:: ENUNCIADO DA TAREFA ::
Pega no texto sobre os protestos contra o turismo e continua-o a partir da última frase.

:: TEXTO EM EXCERTO ::
Também no sábado, um grupo de ativistas com ligação ao Arran tomou de assalto a praia de Barceloneta, em Barcelona e, numa espécie de cordão humano, vedou o acesso dos turistas ao mar durante mais de uma hora, envergando cartazes com frases como “Barceloneta não está à venda”.

Um dos maiores protestos teve lugar em Veneza, em julho, quando quase 2.000 pessoas marcharam pela cidade em protesto contra o aumento do turismo. Nesta cidade de 55 mil pessoas, a média de visitas está fixada nos 20 milhões por ano. As principais queixas dos habitantes prendem-se com a poluição e a degradação da própria estrutura que sustenta a cidade, muito abalada pela constante chegada de grandes cruzeiros.

Mas também Veneza está a tentar controlar a ocupação da cidade e há planos para proibir a expansão do número de hotéis, hostels e alojamentos no centro da cidade.

“Não estamos contra os turistas”

Num comunicado difundido pela Europa Press, o Arran diz que “não está contra os turistas”. Opõem-se, sim, ao “modelo turístico” está a ser seguido em Espanha. “Não estamos contra os turistas nem contra o turismo, nós também sabemos que esta é uma atividade humana que pode ser muito enriquecedora. Estamos contra o modelo de exploração adotado que é um modelo capitalista e que concentra os benefícios em muito poucas mãos, além de estar a provocar a destruição do território”, dizem no comunicado, acrescentando que a concentração de turistas “está a fazer aumentar os preços a tal ponto, que as pessoas se veem forçadas a deixar os seus bairros, a largar as suas redes familiares e de apoio”.

O setor do turismo emprega mais de dois milhões de pessoas em Espanha e, em agosto, a taxa de desemprego desceu para os níveis mais baixos dos últimos sete anos. Dos 84.000 postos de trabalho criados em julho de 2016, nota o diário Financial Times, 50.000 nasceram nesta indústria. O Eurostat avisa, contudo, que o emprego é menos estável neste setor e que o “preço” de cada hora de trabalho é consideravelmente mais baixo do que em quase todos os outros. É por aqui que o Arran prefere ir: pela denúncia da precariedade.

Também a Organização Mundial de Turismo (UNWTO, na sigla em inglês, já emitiu um comunicado onde expressa a necessidade de se avaliar o fluxo de turistas e de “assegurar que o turismo se assuma como uma atividade enriquecedora, tanto para os visitantes como para quem os recebe” e pede “políticas fortes na área do turismo sustentável que envolva os governos regionais, o setor privado, as comunidades e os próprios turistas”.

:: DADOS BRUTOS ::
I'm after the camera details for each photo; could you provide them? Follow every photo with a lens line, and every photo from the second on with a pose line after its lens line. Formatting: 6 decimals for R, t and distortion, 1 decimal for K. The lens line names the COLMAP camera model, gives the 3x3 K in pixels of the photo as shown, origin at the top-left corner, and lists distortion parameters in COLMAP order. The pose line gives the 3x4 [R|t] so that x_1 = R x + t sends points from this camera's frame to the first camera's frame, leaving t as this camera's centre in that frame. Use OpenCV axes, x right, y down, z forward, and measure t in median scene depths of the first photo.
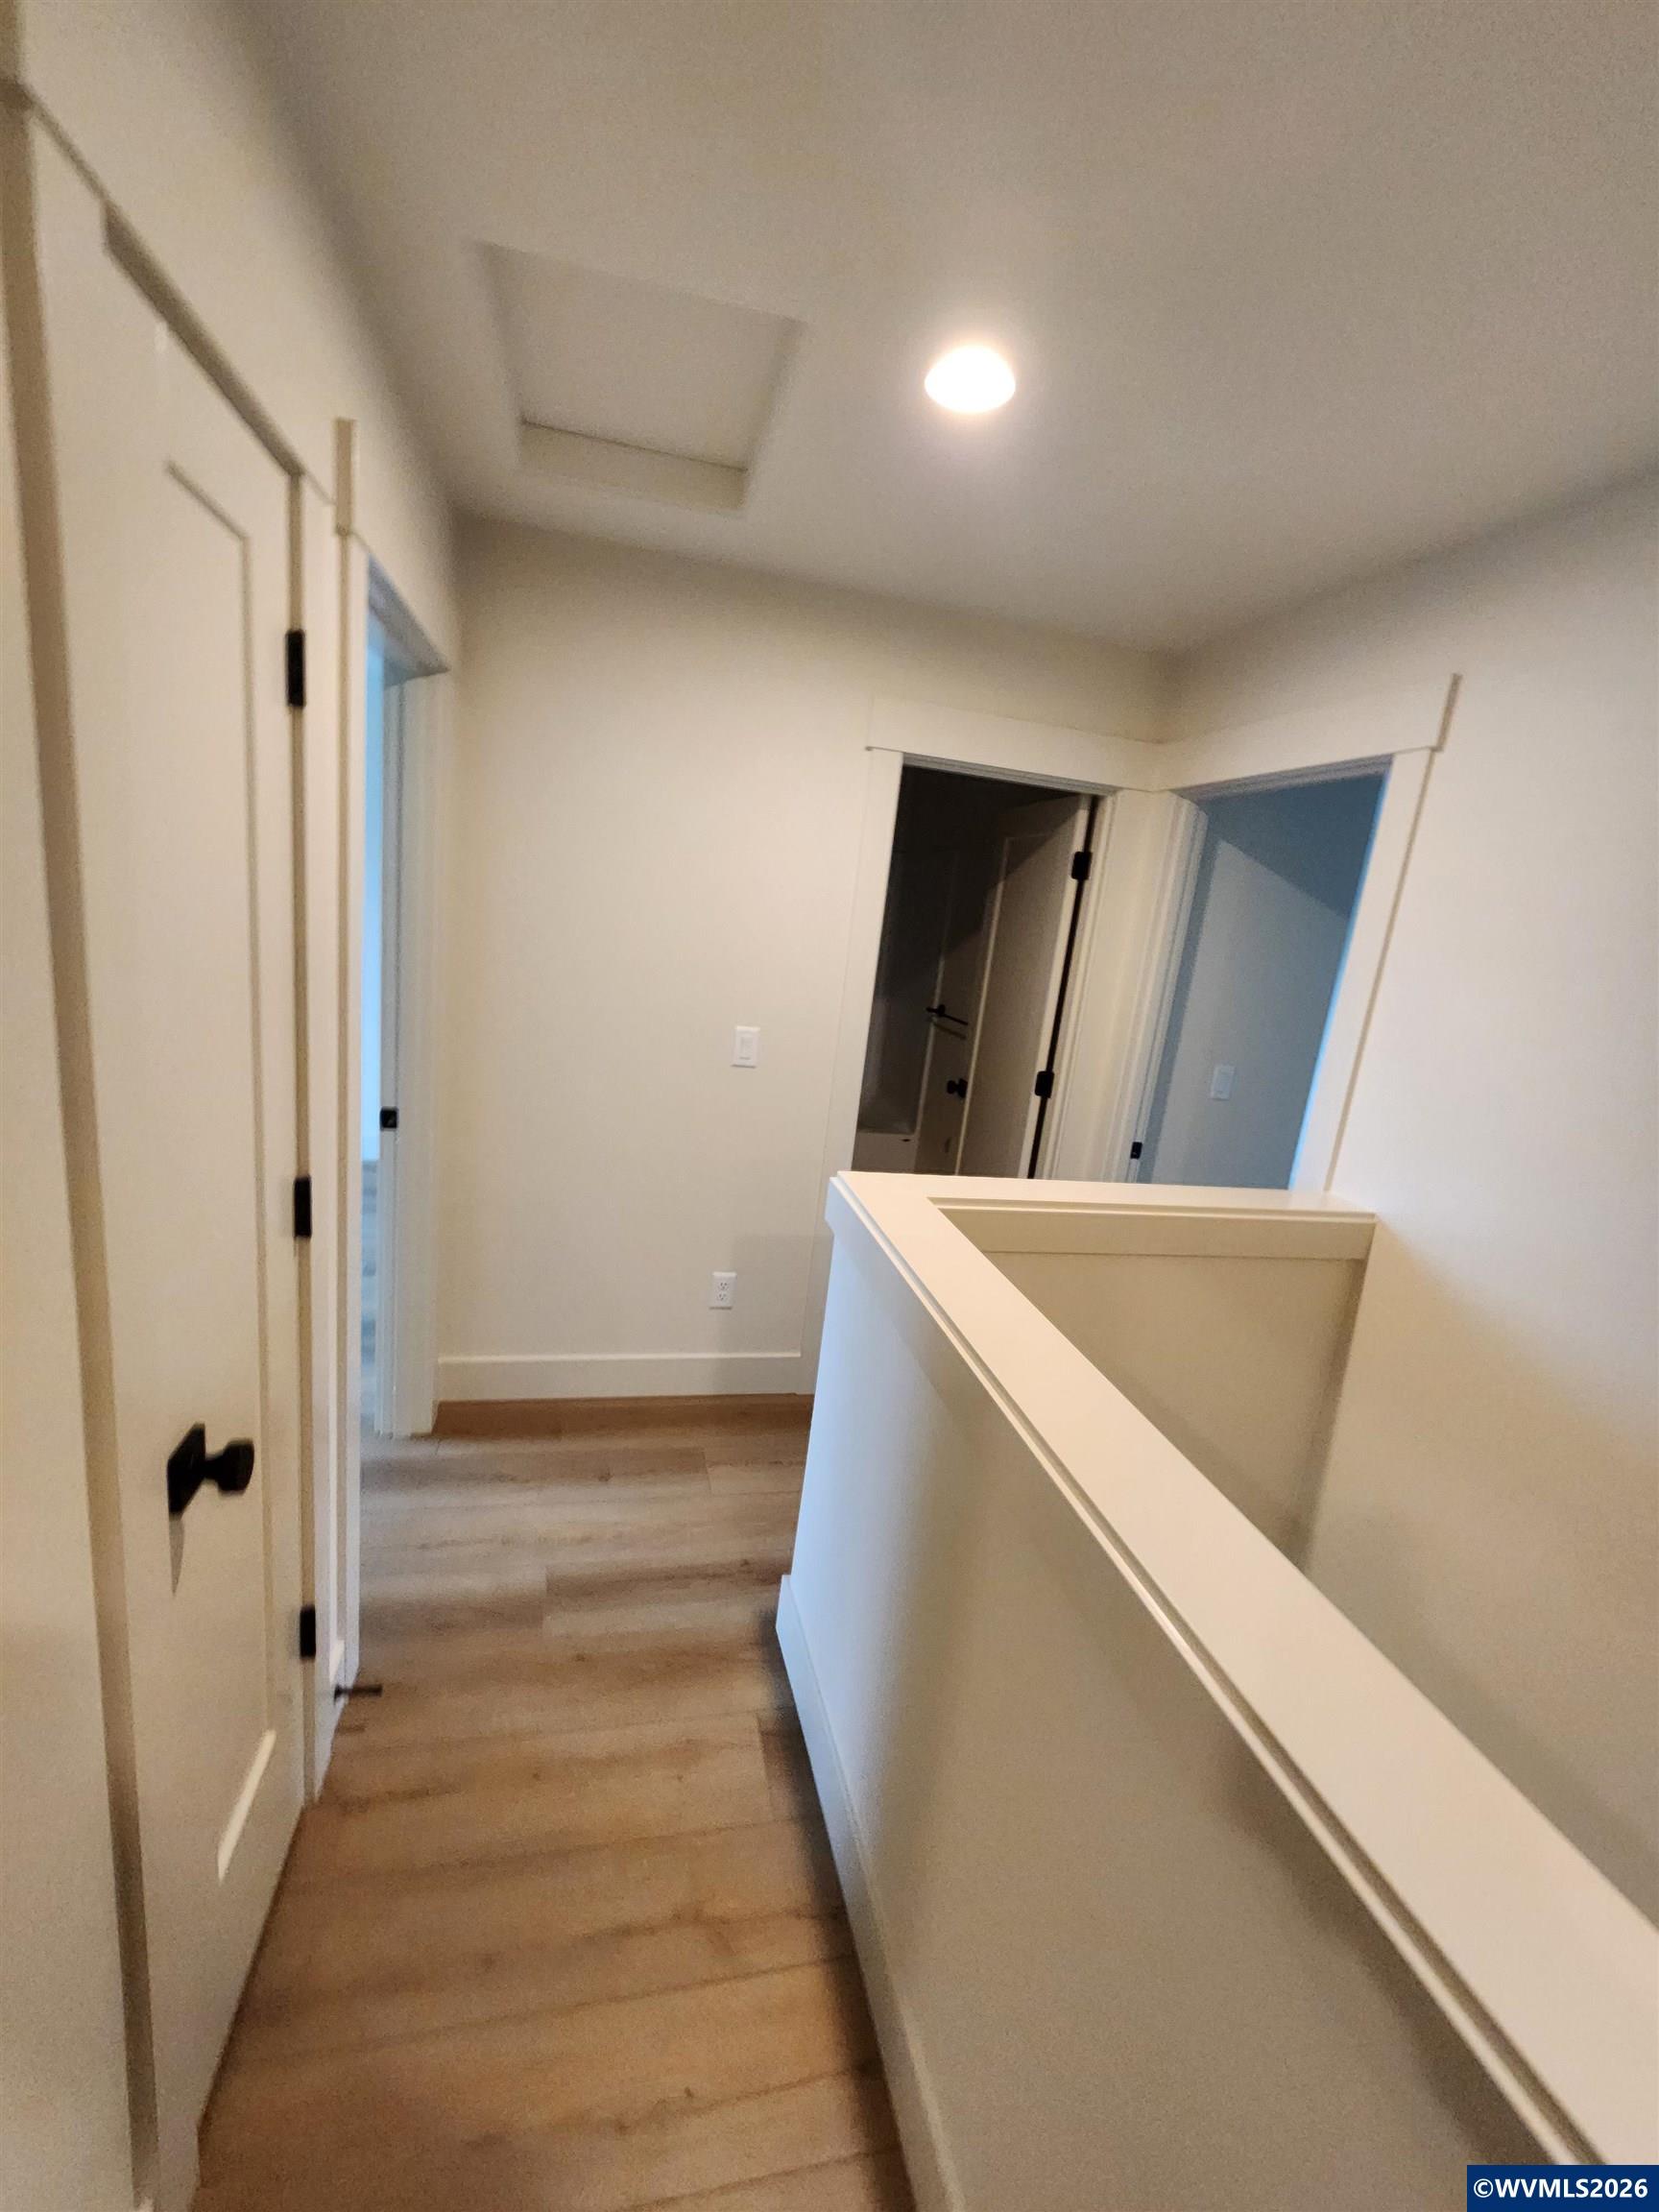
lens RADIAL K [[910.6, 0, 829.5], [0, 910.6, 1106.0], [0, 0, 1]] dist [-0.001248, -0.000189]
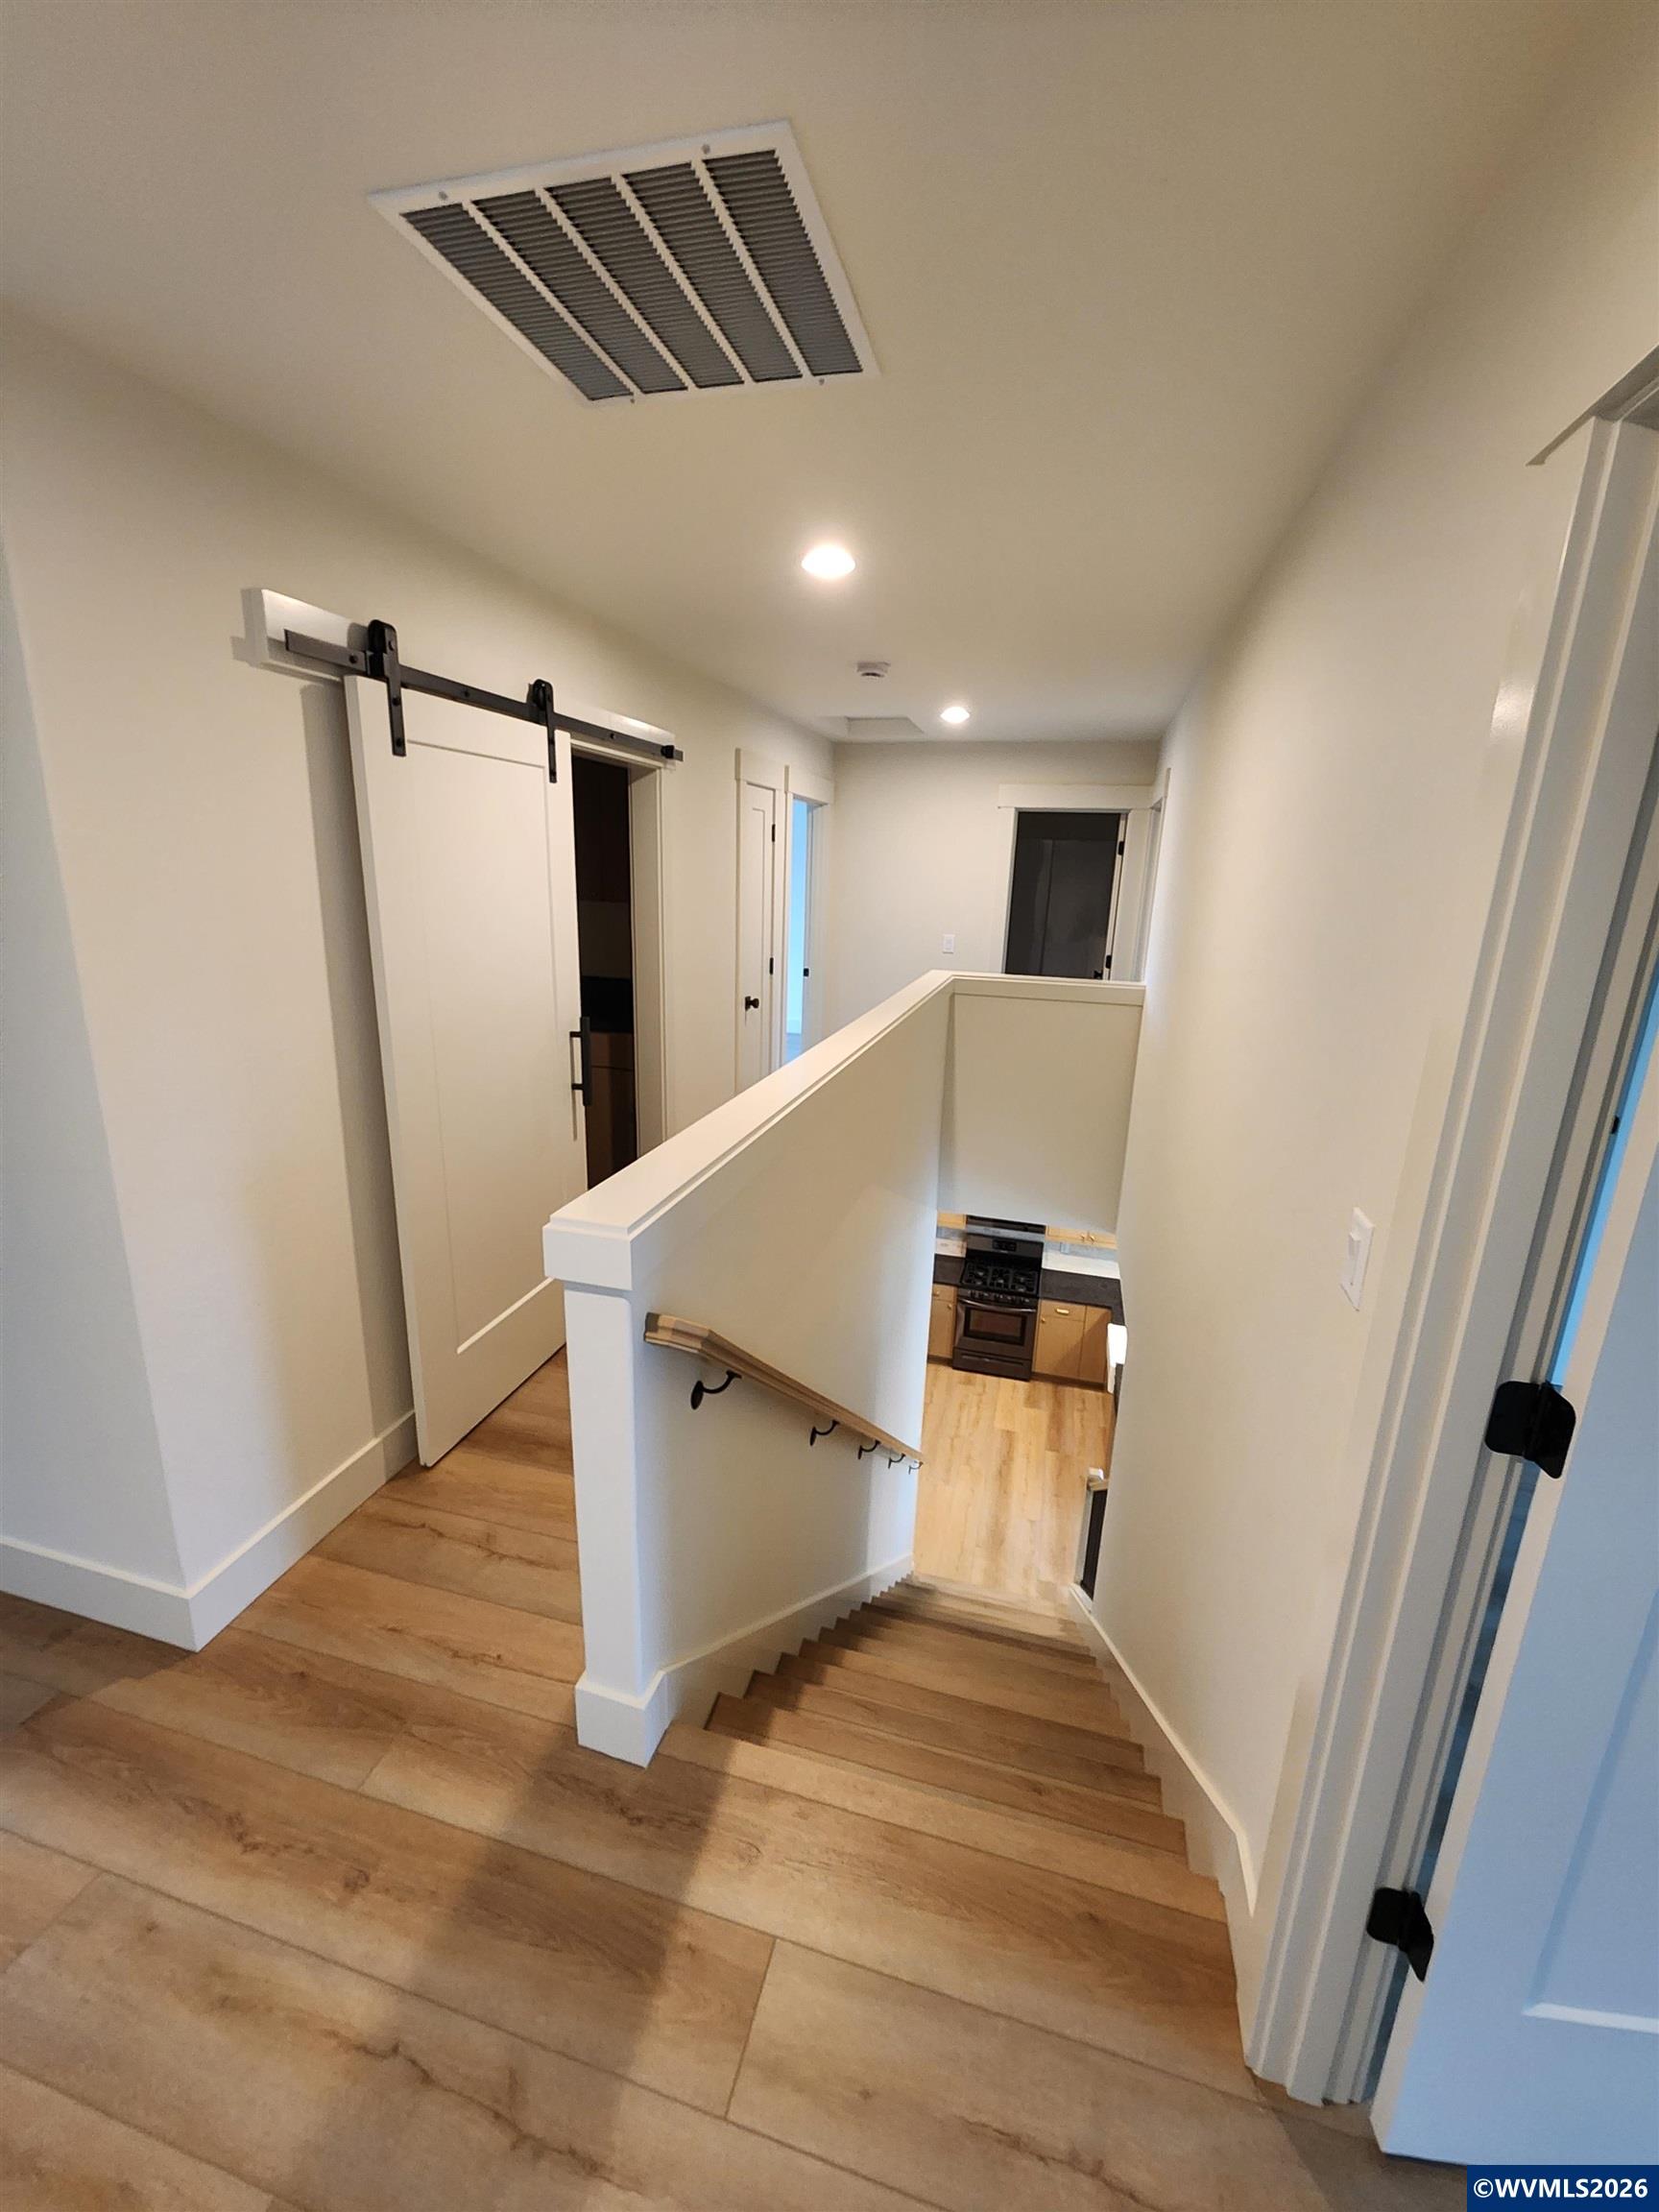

:: RESPOSTA DA TAREFA ::
O termo “turismofobia” tem sido muito utilizado pelos meios de comunicação social para se referirem às ações deste grupo. As acusações de “xenofobia”, “terrorismo” também já surgiram. Mas o Arran diz que isso “desvirtua um debate necessário”. O que querem, explicam, “é uma reforma do sistema atual” que passa por “parar a emissão de novas licenças hoteleiras até ter havido uma discussão séria sobre como preservar o meio ambiente, melhorar as condições laborais de quem trabalha no setor e proibir a atividade de empresas que permitem disponibilizar quartos e apartamentos através da internet”.

Quem também já pediu consequências para estes atos foi a comunidade empresarial ligada ao turismo em Barcelona. Numa carta a Ada Colau, 27 empresas pedem que ela “corte pela raiz os sucessivos ataques e atos de vandalismo que a atividade turística catalã está a sofrer” e que se “sinalize, repudie e castigue com a lei as pessoas que cometem estes atos”.

Mar Ampurdanés, a porta-voz do Arran que vive longe dos problemas

Estes atos, o Arran não os vê como violência mas sim como “autodefesa”. Pouco depois dos quatros membros encapuçados do Arran terem rasgado os pneus do autocarro turístico, um dos apoiantes do grupo falou sobre anonimato ao El País e explicou as ações do grupo: “O debate da violência está enviesado. Estamos a reagir à violência que experimentamos dia a dia. A rua é um local essencial, por onde passa a luta por uma república independente, feminista e anticapitalista, mas deve estar articulada e disposta a defender-se. Ver as instituições como único campo de batalha possível é um grande fracasso democrático”, lê-se no artigo.

E a porta-voz oficial do grupo não se desvia muito desta linha. Ao El Mundo, Mar Ampurdanés disse que o Arran “fez um favor ao motorista” do autocarro porque ele merece “melhores condições de trabalho”. No seu estado de WhatsApp lê-se a frase: “Orgulho de classe”. O Observador não conseguiu chegar à fala com nenhum dos membros do grupo, mesmo tendo alguns dos seus contactos, sendo que Ampurdanés é das poucas pessoas de quem se conhece o nome, o rosto e até a morada — coisa que fez a jovem retirar muita informação das redes sociais por medo de represálias aos seus amigos e família.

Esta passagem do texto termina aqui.